Documents on Irish Foreign Policy IX (1948-51) covers the three years and four months of Ireland’s first coalition government. Comprising Fine Gael, the Labour Party, Clann na Poblachta, Clann na Talmhan and the National Labour Party, it was known as the ‘Inter-Party Government’. In office from February 1948 to June 1951, and led by John A. Costello of Fine Gael.

Clann na Poblachta leader and former ‘Chief of Staff’ of the illegal IRA, Seán MacBride, chose the External Affairs portfolio. MacBride dominated the foreign policy of the Inter-Party Government, however he was new to the conduct of international affairs. This was reflected in his idiosyncratic and often inept approach to the handling of Ireland’s foreign policy.

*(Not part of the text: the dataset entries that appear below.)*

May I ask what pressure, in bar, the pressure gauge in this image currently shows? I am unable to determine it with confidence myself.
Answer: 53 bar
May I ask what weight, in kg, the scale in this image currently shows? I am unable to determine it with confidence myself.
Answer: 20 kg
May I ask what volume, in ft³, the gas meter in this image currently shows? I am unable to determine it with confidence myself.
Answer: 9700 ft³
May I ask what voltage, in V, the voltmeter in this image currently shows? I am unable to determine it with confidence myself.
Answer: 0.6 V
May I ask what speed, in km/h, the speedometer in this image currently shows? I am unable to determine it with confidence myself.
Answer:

During 1948 and 1949 Inter-Party Government foreign policy moved at a rapid pace. Ireland left the Commonwealth, declared itself a Republic, refused to join the North Atlantic Treaty Organisation (NATO) (though remaining virulently anti-Communist), participated in the European Recovery Program (Marshall Aid), was a founder member state of the Council of Europe and pursued an internationally active, although ultimately unsuccessful, stance on ending the partition of Ireland.

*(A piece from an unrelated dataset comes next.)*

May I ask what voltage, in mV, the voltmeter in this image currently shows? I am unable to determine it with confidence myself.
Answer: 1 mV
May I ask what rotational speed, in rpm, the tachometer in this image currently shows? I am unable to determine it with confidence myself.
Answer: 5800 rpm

During its final eighteen months, in contrast, the Inter-Party Government’s approach to foreign policy became low-key. This was a consequence of decisions taken during its earlier period in office. Ireland was now outside the United Nations, NATO, the Commonwealth, and the European Coal and Steel Community. With Marshall Aid coming to an end, Dublin had, apart from bilateral relations with fifteen states, only its membership of the Council of Europe and a range of European and international technical organisations to connect it to the international system.

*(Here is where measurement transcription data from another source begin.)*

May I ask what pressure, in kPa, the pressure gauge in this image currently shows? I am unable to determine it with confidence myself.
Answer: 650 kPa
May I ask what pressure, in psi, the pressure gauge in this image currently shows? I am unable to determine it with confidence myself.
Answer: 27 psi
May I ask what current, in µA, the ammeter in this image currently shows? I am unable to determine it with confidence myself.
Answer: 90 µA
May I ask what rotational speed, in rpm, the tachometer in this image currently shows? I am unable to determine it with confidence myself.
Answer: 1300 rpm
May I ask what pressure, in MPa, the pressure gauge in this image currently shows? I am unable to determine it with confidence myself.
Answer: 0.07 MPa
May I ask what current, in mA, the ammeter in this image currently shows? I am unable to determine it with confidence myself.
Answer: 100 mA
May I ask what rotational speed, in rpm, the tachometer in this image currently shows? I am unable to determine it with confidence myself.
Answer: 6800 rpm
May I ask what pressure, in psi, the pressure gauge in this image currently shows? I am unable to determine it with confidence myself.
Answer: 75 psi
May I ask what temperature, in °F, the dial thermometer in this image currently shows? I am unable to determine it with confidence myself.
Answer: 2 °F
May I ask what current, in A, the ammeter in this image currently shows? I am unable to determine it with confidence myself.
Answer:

By the summer of 1951, as MacBride prepared to leave Iveagh House, Ireland’s external relations were increasingly international in scope but limited in context by design and reach. While the state had a definite series of international interests to enhance and protect, it did so in an orbit somewhat removed from the major foreign relations actors of the period. The question of how Ireland could most effectively and actively play a positive role in the post-war international system remained unanswered.